Requirement: Rewrite everything from the row line containing "Sohn spielt immer" down to the line containing "Freundschaft ist ein", swapping "Geburtstagsfeiern" for "Partys" and leaving the rest unchanged.

[Records from a collection]
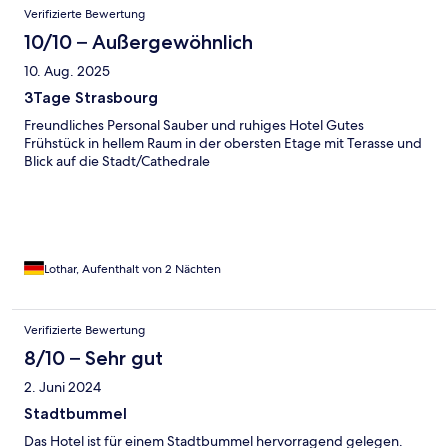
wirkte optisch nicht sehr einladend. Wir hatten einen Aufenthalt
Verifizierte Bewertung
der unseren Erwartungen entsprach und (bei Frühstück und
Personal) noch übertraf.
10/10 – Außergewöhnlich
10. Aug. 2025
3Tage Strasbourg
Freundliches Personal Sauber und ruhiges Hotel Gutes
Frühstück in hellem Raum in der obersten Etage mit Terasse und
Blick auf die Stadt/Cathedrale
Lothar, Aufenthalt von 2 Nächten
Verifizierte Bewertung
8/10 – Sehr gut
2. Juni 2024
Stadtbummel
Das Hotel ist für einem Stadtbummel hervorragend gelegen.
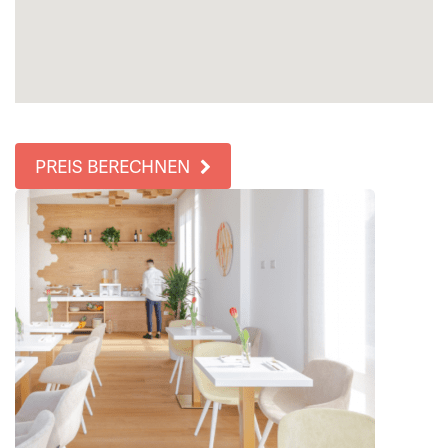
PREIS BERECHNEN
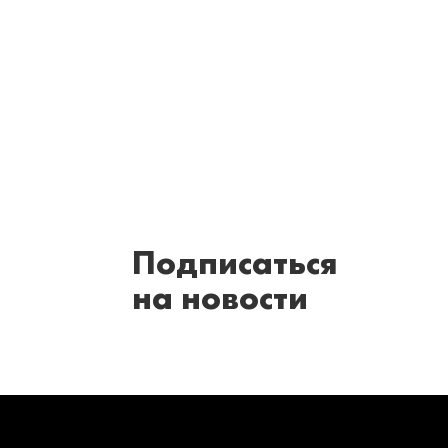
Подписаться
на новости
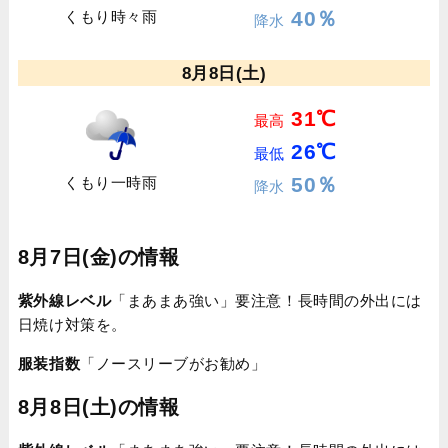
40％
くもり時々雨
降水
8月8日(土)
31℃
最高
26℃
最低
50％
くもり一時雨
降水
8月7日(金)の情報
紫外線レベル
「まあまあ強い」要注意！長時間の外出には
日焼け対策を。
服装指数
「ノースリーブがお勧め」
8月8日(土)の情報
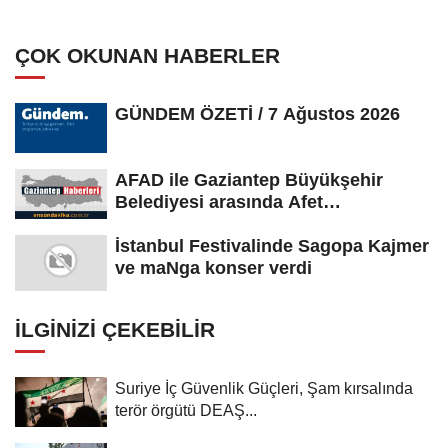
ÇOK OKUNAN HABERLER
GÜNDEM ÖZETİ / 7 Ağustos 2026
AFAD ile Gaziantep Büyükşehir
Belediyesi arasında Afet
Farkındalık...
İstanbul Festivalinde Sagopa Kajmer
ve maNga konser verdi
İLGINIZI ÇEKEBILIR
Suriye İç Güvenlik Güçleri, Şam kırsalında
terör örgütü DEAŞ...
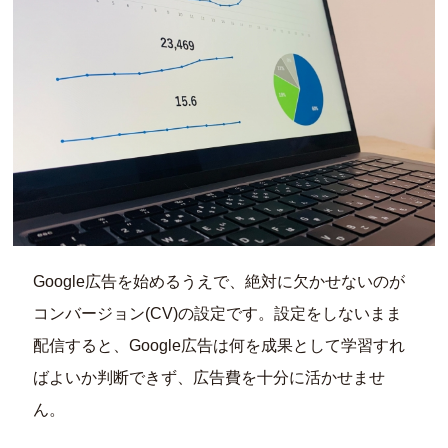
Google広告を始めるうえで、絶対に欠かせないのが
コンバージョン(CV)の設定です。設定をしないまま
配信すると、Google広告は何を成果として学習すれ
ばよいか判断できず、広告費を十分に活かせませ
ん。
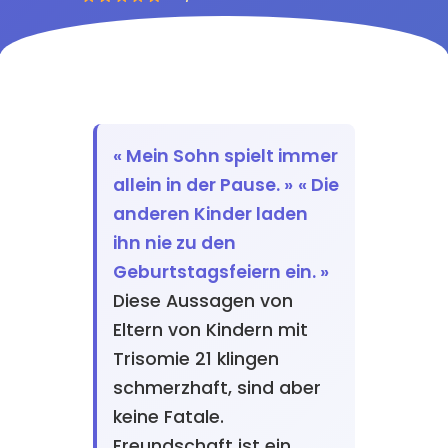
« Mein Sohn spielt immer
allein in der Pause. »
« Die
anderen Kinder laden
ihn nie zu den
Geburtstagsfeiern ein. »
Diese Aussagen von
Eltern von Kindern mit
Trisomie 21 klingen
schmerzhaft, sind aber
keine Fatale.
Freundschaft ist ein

==

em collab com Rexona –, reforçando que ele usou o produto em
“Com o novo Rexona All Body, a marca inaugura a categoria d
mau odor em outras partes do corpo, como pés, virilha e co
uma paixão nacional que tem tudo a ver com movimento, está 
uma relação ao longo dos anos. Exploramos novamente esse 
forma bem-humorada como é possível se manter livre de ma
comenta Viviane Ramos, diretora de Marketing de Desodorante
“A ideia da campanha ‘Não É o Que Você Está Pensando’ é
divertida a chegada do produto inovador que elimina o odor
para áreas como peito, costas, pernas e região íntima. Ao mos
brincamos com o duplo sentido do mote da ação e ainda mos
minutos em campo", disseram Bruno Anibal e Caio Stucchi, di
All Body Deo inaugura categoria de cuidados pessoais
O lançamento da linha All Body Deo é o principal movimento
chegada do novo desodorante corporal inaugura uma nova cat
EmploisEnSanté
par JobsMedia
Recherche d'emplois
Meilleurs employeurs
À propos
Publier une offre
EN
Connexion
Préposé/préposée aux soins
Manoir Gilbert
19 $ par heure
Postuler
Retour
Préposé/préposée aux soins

...

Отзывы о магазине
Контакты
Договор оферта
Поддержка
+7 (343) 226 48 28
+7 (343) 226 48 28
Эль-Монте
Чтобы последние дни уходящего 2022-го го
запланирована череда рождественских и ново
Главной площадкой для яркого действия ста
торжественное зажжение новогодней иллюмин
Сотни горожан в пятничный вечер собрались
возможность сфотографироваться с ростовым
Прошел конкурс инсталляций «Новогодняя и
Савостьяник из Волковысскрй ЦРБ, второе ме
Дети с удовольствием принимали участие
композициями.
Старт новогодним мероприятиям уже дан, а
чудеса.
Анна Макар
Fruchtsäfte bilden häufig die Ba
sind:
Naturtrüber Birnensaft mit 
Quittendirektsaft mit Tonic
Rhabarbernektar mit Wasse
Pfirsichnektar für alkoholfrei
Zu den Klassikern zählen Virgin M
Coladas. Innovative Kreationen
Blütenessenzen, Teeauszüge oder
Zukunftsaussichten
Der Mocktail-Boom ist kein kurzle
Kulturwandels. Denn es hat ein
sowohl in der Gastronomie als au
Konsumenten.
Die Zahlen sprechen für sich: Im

Result of the task:
« Mein Sohn spielt immer
allein in der Pause. »
« Die
anderen Kinder laden
ihn nie zu den
Partys ein. »
Diese Aussagen von
Eltern von Kindern mit
Trisomie 21 klingen
schmerzhaft, sind aber
keine Fatale.
Freundschaft ist ein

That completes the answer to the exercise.